What skills do you need to work in an admin role and in research?

I’d say that being a people person is one of the cornerstones, as it’s probably a daily responsibility to make sure visitors to the facility feel welcomed. And so approachableness is key too. Also the usual re admin: high levels of communication, being well organised, ability to work as part of a team but also on your own initiative, having good time management, thinking on your feet, and upholding the Trust’s qualities of “Together – safe, kind, excellent”. Plus, it definitely helps to have an interest in the studies trialled here.

What is the great thing about working in research?

Being part of progress and ethical change for the better with talented and friendly people.

What advice would you give to someone who wants to work in an admin position in research?

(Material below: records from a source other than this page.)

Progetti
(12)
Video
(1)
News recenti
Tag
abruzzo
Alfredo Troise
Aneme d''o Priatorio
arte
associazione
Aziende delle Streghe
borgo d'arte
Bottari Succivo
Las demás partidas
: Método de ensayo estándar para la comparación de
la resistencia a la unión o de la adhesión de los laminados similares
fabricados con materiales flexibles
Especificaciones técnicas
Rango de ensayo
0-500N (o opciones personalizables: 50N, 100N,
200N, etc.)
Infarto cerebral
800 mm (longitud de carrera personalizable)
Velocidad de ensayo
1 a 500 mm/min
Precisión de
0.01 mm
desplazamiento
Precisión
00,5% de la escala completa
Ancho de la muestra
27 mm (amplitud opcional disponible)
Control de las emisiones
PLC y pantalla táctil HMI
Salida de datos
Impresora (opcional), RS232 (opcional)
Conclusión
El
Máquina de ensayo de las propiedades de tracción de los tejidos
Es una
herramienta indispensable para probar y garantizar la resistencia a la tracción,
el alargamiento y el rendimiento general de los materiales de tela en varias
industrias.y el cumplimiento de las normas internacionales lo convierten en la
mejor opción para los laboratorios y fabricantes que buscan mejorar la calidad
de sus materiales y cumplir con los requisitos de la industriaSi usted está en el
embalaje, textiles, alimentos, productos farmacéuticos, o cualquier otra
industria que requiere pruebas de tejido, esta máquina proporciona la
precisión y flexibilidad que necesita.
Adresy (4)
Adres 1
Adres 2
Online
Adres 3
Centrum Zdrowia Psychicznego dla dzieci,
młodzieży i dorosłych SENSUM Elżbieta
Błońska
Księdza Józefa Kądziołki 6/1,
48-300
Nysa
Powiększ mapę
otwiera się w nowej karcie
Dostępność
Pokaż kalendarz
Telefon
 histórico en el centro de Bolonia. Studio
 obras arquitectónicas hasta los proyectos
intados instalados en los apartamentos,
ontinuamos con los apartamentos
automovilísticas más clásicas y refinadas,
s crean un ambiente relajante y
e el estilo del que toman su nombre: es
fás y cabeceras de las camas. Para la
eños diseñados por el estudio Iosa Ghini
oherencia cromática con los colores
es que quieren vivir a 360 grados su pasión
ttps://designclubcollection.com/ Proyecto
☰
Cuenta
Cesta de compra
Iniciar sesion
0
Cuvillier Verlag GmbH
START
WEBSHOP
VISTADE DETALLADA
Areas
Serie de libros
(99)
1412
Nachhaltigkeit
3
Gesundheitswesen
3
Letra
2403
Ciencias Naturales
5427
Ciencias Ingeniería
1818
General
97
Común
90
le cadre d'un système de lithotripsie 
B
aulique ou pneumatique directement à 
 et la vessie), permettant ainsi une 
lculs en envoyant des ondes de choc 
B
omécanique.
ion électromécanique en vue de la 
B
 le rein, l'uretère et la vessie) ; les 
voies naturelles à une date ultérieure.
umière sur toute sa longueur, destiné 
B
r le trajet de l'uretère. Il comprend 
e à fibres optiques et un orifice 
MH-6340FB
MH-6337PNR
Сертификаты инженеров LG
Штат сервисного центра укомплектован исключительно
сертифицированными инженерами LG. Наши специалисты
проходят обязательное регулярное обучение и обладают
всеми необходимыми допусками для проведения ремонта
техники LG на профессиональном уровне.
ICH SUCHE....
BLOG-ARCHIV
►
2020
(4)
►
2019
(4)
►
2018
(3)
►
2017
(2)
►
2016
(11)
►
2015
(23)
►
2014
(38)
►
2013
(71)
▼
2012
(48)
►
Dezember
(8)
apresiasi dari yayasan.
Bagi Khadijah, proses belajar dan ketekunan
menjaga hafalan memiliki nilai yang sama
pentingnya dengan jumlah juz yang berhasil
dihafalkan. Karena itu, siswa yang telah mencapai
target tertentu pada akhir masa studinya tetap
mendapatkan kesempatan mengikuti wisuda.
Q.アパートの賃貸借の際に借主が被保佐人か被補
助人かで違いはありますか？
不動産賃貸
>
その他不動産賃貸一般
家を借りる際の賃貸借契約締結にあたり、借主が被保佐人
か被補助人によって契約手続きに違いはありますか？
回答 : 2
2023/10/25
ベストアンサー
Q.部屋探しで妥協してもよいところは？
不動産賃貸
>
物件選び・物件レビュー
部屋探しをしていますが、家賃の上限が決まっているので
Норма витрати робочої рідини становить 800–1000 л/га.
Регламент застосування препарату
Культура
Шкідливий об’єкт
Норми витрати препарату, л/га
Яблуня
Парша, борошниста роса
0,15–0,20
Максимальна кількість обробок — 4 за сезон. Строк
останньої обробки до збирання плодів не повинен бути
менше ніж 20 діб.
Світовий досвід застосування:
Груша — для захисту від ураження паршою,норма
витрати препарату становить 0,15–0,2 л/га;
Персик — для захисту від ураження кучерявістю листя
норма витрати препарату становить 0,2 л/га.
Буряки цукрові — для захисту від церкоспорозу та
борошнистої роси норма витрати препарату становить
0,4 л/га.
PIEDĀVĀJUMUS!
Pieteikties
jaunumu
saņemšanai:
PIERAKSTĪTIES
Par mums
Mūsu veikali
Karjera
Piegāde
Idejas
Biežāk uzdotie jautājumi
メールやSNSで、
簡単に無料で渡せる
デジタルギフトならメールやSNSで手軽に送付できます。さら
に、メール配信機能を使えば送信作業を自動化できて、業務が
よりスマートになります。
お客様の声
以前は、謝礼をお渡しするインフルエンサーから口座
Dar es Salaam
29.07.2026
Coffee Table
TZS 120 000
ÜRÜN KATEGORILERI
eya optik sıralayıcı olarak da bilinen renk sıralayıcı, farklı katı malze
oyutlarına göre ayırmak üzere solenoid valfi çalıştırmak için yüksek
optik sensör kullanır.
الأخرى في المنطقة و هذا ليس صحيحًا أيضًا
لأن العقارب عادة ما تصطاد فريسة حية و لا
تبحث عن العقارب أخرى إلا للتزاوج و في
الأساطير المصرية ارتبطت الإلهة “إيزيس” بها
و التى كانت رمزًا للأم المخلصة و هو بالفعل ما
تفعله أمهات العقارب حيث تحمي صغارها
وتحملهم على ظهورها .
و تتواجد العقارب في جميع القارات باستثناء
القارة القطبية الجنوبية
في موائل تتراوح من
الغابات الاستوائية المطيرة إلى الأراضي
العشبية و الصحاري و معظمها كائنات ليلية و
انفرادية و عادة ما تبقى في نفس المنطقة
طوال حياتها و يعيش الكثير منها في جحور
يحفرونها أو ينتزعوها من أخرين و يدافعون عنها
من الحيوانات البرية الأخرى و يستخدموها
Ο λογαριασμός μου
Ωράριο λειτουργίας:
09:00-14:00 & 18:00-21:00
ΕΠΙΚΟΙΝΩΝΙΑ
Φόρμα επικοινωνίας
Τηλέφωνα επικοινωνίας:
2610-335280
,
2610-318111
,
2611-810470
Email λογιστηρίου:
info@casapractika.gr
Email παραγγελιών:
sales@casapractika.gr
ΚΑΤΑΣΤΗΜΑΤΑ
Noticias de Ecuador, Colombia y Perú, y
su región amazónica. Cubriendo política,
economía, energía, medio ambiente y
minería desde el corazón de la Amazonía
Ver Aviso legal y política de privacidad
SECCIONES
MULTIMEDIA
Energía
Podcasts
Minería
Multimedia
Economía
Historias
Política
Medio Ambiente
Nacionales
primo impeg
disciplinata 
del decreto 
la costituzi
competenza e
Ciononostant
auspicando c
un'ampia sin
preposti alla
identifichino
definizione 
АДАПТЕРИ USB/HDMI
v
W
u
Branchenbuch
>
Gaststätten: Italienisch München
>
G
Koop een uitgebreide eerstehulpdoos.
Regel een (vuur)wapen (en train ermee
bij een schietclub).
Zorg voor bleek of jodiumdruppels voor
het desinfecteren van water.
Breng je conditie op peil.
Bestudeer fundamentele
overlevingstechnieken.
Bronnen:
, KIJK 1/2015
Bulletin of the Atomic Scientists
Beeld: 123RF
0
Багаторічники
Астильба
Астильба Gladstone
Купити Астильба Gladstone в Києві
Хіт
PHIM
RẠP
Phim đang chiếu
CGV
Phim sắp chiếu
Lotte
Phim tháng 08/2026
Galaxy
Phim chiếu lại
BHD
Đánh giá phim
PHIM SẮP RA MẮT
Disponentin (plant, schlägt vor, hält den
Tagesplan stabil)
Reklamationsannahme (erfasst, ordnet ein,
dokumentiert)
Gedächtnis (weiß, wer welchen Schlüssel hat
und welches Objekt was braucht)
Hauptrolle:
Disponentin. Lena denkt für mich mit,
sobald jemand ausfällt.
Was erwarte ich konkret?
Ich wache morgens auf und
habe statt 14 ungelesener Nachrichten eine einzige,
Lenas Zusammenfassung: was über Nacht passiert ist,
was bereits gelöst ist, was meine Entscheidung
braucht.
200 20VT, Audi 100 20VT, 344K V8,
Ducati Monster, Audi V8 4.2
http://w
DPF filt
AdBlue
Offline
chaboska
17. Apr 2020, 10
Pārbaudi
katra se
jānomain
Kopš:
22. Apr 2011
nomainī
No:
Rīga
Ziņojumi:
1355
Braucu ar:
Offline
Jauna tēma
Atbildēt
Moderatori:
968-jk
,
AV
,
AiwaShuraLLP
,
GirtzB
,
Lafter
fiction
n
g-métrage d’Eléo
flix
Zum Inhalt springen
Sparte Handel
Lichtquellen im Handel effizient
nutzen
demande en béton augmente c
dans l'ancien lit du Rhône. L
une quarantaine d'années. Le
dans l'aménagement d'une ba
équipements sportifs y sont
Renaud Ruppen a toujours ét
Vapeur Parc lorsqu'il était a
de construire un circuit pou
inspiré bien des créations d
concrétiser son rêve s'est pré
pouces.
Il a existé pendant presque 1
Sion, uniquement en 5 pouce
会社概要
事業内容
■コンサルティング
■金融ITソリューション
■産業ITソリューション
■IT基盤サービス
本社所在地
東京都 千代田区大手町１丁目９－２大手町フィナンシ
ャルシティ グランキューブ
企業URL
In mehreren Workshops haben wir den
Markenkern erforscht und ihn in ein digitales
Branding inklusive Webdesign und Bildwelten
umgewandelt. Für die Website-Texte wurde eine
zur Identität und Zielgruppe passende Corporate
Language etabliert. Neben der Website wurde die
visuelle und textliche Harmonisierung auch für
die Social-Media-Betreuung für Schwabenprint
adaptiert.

Decide if the research being done genuinely interests you. And consider if you’d find the role stimulating in the right way; where I am in my life right now, it is. Also if you can, pop over for a tour of the facility and meet the team beforehand.

Why do you think research is important?

To my mind, research is essential to life and at the very core of protecting us in our different genders, age ranges, and ethnicities; in order to provide safe and effective treatment for life threatening or damaging illnesses. So, by that definition it’s also fundamentally educational, from which delving and trying-out treatments in purposely built facilities allows us to safely grow and evolve both as a society and as a species. But maybe more substantially, research is important because improving and saving life is embedded within our humanity, and so its’s a part of us that should never be denied. Therefore, research being recognised as indispensable, is to me, conclusive.